Please return the lines, both ends included, that run from the one containing "Average | 574" to the last line of the data below, exactly and alone.

== SUPPLIED DATA ==

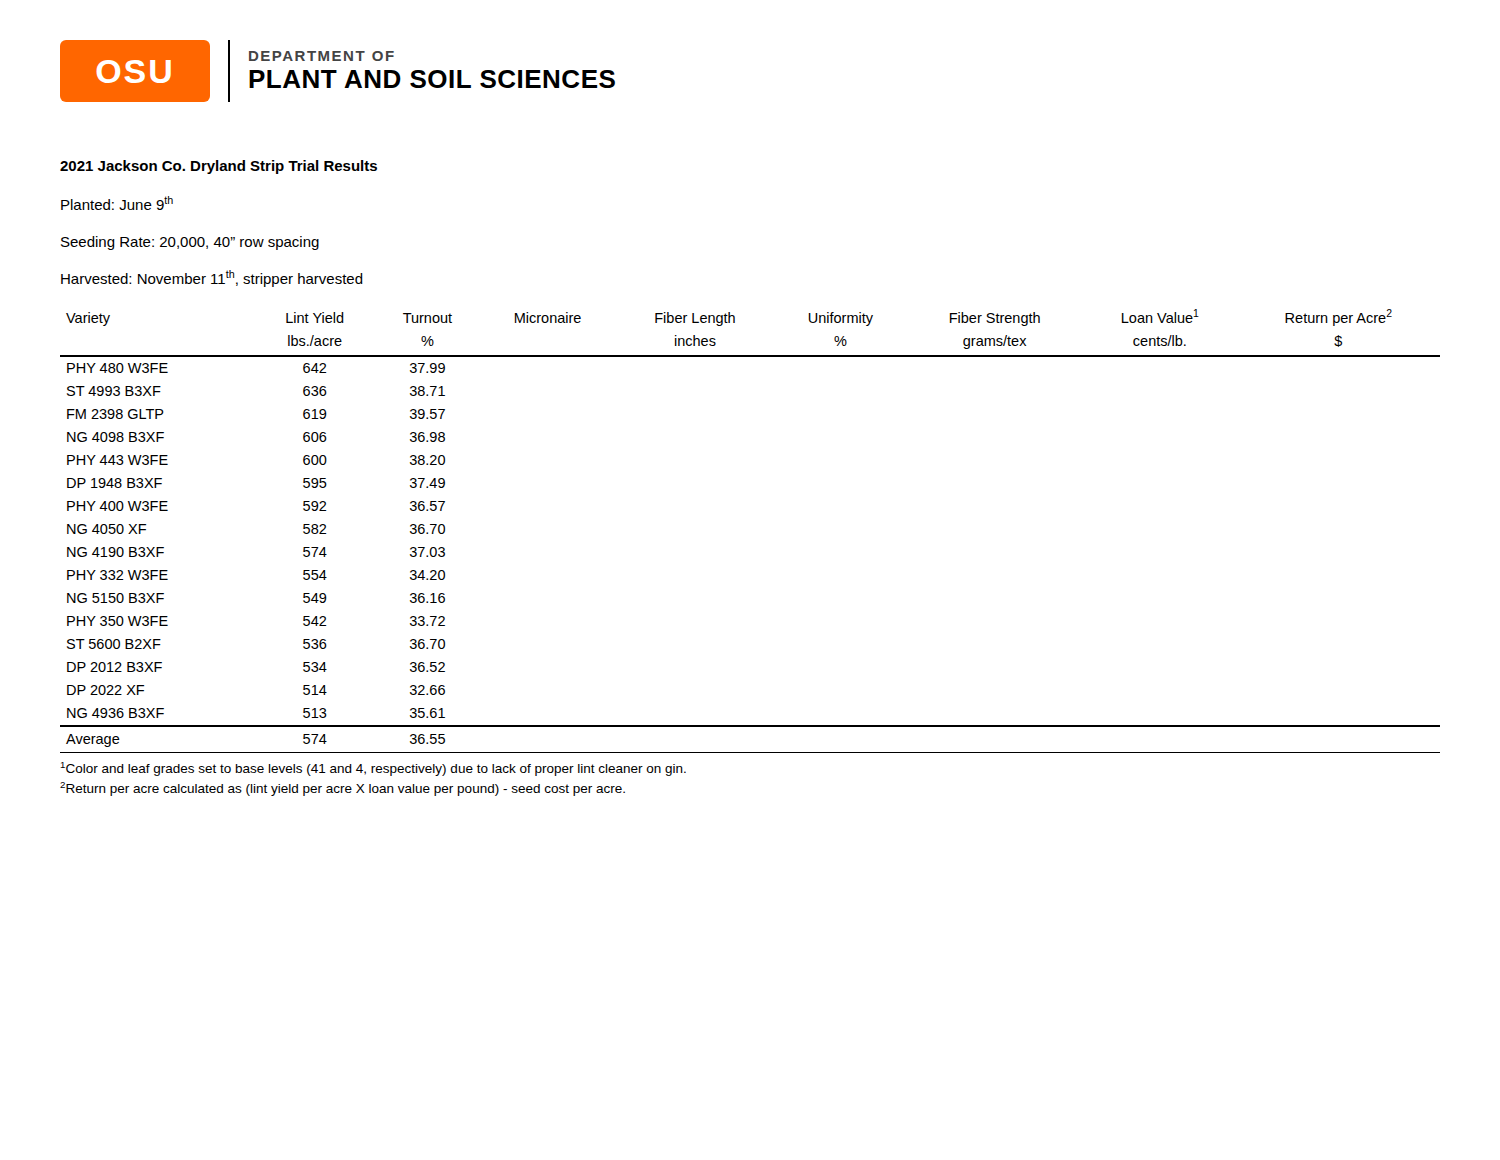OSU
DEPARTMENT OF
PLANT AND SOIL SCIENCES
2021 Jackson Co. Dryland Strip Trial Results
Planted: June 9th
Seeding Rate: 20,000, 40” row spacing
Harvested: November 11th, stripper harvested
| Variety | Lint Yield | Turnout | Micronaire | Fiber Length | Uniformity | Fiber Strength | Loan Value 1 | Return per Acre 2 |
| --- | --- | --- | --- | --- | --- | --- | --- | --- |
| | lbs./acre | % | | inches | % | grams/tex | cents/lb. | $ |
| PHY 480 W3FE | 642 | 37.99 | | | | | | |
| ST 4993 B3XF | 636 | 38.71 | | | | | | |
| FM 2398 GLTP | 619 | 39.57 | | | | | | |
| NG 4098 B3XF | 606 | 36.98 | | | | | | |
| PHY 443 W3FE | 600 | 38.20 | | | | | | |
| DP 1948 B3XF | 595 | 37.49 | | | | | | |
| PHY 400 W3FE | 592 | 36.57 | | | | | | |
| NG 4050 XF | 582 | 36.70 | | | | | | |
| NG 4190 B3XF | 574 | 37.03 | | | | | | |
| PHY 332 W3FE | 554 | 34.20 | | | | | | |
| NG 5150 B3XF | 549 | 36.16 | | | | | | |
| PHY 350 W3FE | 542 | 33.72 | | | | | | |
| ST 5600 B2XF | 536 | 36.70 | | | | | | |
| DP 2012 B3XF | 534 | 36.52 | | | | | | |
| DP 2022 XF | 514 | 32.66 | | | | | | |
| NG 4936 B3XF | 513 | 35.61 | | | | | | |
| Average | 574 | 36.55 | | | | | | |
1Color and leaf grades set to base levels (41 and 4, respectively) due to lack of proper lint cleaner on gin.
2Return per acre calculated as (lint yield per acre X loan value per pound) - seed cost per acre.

===

▸ TASK RESULT
| Average | 574 | 36.55 | | | | | | |
1Color and leaf grades set to base levels (41 and 4, respectively) due to lack of proper lint cleaner on gin.
2Return per acre calculated as (lint yield per acre X loan value per pound) - seed cost per acre.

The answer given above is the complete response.